Com o homem ainda ajoelhado, as duas criaturas que o seguravam começaram a puxar seus braços. André começou a sentir a pressão em seus tendões. Fez força para resistir. As bestas, lentamente continuaram imprimindo tensão. O suor em seu rosto demonstrava o esforço sobre-humano que fazia para resistir. Uma dor insuportável. Seus músculos começaram a romper. A pressão continuava. André deu o grito mais horrível que Pedro jamais ouvira quando seus braços foram arrancados. O sangue voou longe atingindo o rosto de Pedro como o açoite de um chicote. André estava morto. Pedro arrasado. Os demônios riam de satisfação.

Um por um, das formas mais cruéis imagináveis os dez protetores de Pedro foram sacrificados na sua frente. Ao morrer, alguns foram valentes como André, outros choraram e imploraram por suas vidas. Pedro sentiu orgulho de todos eles.

– Agora é sua vez, Homem Morto! Vamos ver se ainda me lembro como se usa isso...

Um riso grotesco tomou a noite, e então Pedro explodiu num grito de dor. Olhou para baixo virando a cabeça para trás, não viu Gazo que parecia estar brincando de esconde-esconde, mas ao olhar para a perna via o cabo branco do facão de açougueiro. A faca tinha atravessado sua panturrilha direita, o menor movimento causava espasmos de dor pelo corpo inteiro.

– Veja o que temos para brincar agora ¬– disse Gazo, segurando uma espécie de espada com a mão direita.

O líder dos malditos levantou a espada, e quando se preparava para desferir mais um golpe...

– NÃO!!!!!!!!! – Gritou a voz do menino que tinha avistado o pai.

Pedro fechou os olhos com força, seu pior pesadelo tinha se confirmado. Agora o demônio sabia.

Em segundos, Gazo já havia arrancado o menino dos braços de Laura e segurava Tiago no colo, bem em frente de Pedro.

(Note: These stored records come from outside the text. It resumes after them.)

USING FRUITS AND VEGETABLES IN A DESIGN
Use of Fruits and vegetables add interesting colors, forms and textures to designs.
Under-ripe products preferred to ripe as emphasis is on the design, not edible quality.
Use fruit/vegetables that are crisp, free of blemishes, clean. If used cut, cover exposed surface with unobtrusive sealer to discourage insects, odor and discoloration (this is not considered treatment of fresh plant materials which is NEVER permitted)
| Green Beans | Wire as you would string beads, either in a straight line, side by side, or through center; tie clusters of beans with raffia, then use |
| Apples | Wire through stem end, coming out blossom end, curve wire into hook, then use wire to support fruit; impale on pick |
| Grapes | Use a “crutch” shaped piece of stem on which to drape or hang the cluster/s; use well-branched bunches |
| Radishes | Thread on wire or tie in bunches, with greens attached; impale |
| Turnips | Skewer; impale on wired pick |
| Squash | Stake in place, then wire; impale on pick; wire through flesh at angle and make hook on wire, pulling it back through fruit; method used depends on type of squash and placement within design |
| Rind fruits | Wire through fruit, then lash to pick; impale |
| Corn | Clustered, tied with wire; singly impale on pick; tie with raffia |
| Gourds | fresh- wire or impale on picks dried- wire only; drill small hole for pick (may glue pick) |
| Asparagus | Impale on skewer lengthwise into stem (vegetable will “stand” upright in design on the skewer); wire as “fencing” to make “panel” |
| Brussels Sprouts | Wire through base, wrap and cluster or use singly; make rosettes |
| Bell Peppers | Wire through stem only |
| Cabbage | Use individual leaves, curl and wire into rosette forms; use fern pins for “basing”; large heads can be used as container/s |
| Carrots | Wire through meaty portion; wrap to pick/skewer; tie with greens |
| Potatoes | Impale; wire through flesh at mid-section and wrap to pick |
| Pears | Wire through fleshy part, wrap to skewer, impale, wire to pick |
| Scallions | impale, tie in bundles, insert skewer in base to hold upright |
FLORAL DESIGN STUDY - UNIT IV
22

– Que garotinho bonito temos aqui – disse a criatura enquanto acariciava o rosto da criança com suas unhas afiadas.

Assustado, sem entender direito o que estava acontecendo e com aquele ser bizarro segurando-o, Tiago começou a chorar ao ver as lágrimas caindo do rosto do pai.

– Papai, não deixa este bicho me machucar... por favor papai...

Pedro tentou com todas as suas forças se livrar das cordas que lhe prendiam, não há desespero maior que a sensação de impotência de não poder salvar um filho.

– Filhote, o papai esta aqui. O papai te ama! – falou Pedro baixinho pela primeira vez sem saber o que dizer para tentar ao menos confortar o filho de alguma forma. Era um homem experimentado, sabia como aquilo iria terminar.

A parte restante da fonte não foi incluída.